Challenges faced by older women
- Ageing is one of the most significant global trends of the 21st century which presents new and complex challenges for health systems and has important implications for the sexual and reproductive health of older people.
- The lifelong effects of sexuality and reproduction can affect all people in later life, but women may be more vulnerable due to their reproductive roles and gender inequality in society.
- Stereotyping; physical intimacy is rarely acknowledged in most societies and is a taboo subject in some.
- Older women and men continue to suffer exclusion and to face multiple challenges in accessing health care services.
- Ageing women suffer from the lifelong effects of sexual bias and low social status.
- Many older women disproportionately bear the emotional and economic burdens associated with their role as family caregivers as they are responsible for looking after ageing parents, older husbands, and orphaned or abandoned grandchildren.
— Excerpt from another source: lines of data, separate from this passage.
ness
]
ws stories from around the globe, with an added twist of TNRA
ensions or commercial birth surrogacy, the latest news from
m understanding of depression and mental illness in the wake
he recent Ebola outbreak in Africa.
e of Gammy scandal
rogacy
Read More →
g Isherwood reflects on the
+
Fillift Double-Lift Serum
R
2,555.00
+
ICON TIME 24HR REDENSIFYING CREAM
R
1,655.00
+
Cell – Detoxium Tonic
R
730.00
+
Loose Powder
- Healthcare providers often have limited information about the physical, psychological and social problems of ageing.
- Ageism; which is widespread within health systems and may create barriers that prevent older people from receiving adequate health care.
- Older women may not understand their unique health risk or know that screening tests can detect health problems early and that treatments are available for many specific reproductive health concerns.
- Physical and financial limitation may further limit their access to services.
Solutions
- Older women need representation at all levels in the decision-making process.
- Healthcare providers need training that enables them to treat immediate health problems, reduce risks of long term disease, and improve the quality of life of women as they age.
- Sexual reproductive programs which already serve women during their childbearing years, should extend their services for older women which may include counselling about menopause and its symptoms as well as elements of healthy lifestyle such as diet and exercise.
- Public campaigns can help overcome some of the challenges and also promote active healthy lifestyles.
- Outreach programs are also valuable supplement to clinic based services for older women.
- Community based activities, including support groups and volunteer health promoters.
- Education programs should aim to change providers attitude so that they value older clients.